Recorded data:
************
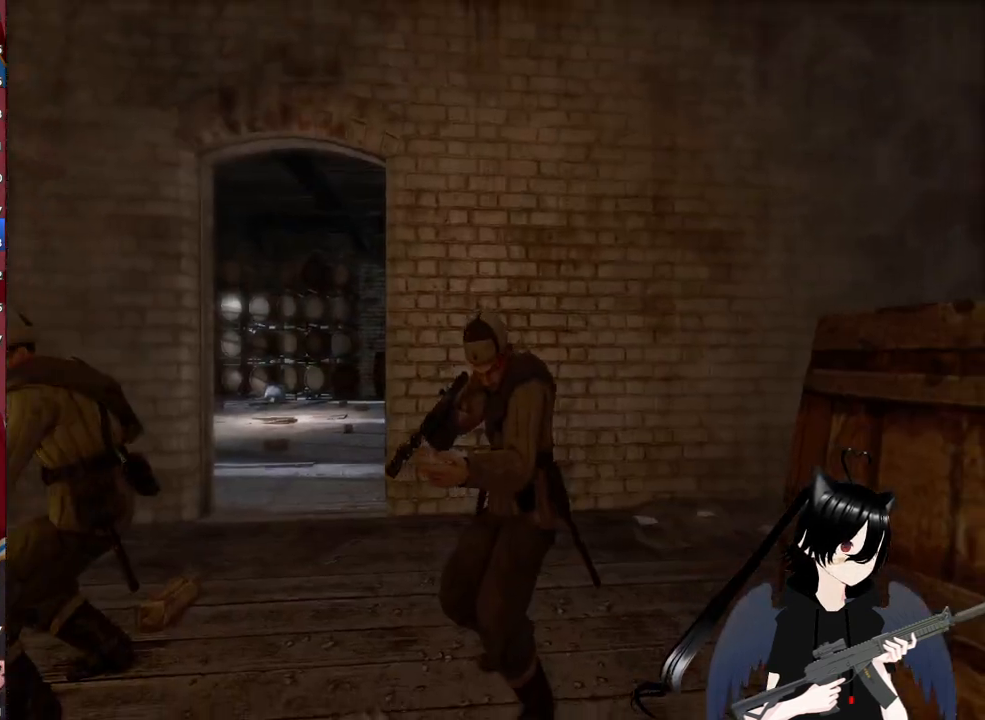
{"keys": [], "mouse": ["right"], "mouse_move": "still", "events": [[60, "mouse_right", "up"], [120, "mouse_right", "down"]]}
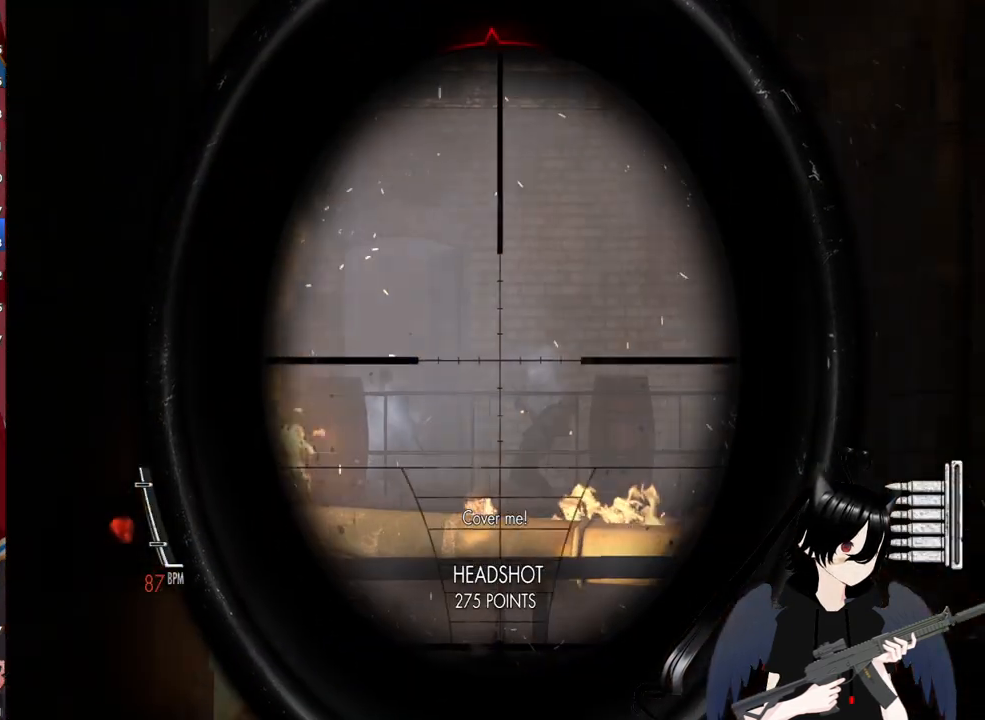
{"keys": [], "mouse": ["right"], "mouse_move": "still", "events": []}
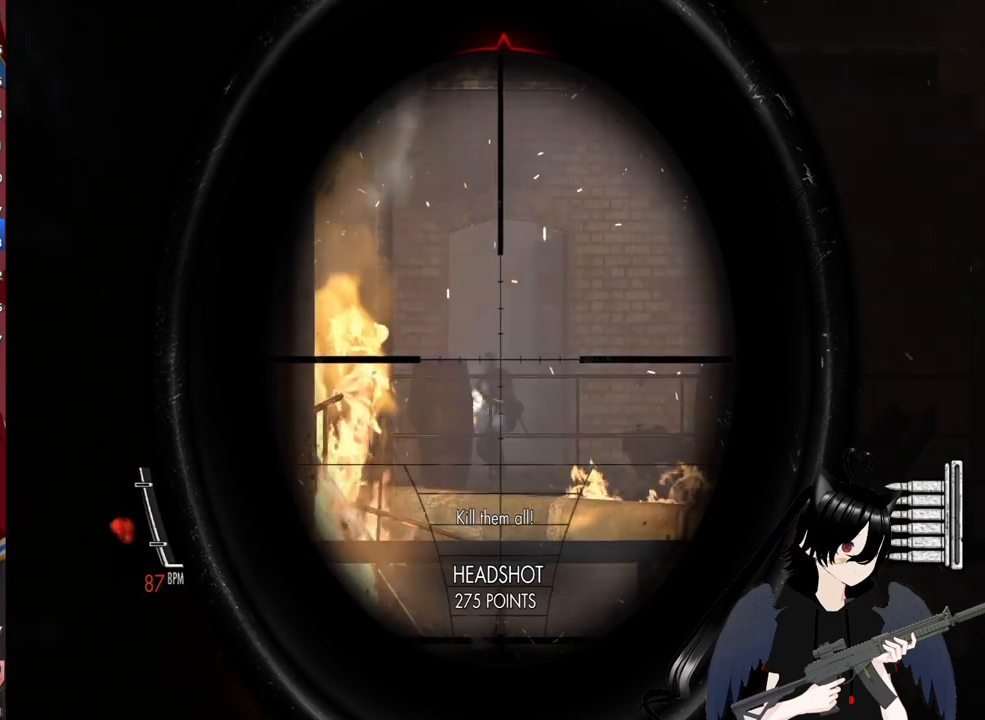
{"keys": [], "mouse": ["right"], "mouse_move": "still", "events": []}
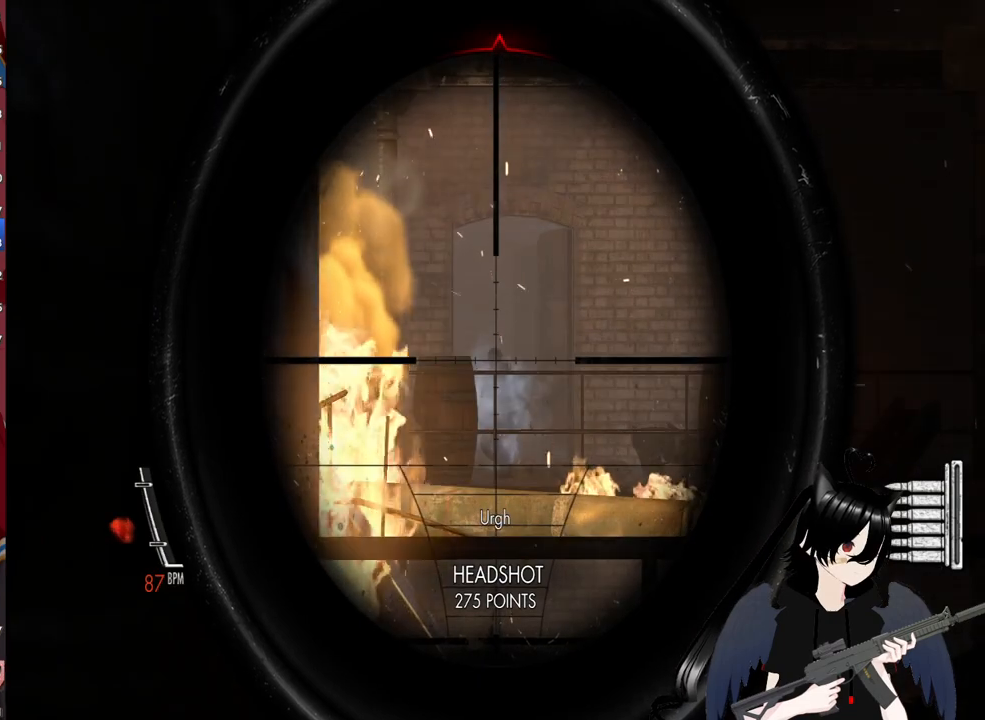
{"keys": ["d"], "mouse": [], "mouse_move": "still", "events": [[60, "mouse_left", "down"], [260, "mouse_left", "up"], [340, "mouse_right", "up"], [480, "d", "down"]]}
************
What you need to do: An exact copy of the listing above is to be set down, with no pictures in it.

Exercise answer:
{"keys": [], "mouse": ["right"], "mouse_move": "still", "events": [[60, "mouse_right", "up"], [120, "mouse_right", "down"]]}
{"keys": [], "mouse": ["right"], "mouse_move": "still", "events": []}
{"keys": [], "mouse": ["right"], "mouse_move": "still", "events": []}
{"keys": ["d"], "mouse": [], "mouse_move": "still", "events": [[60, "mouse_left", "down"], [260, "mouse_left", "up"], [340, "mouse_right", "up"], [480, "d", "down"]]}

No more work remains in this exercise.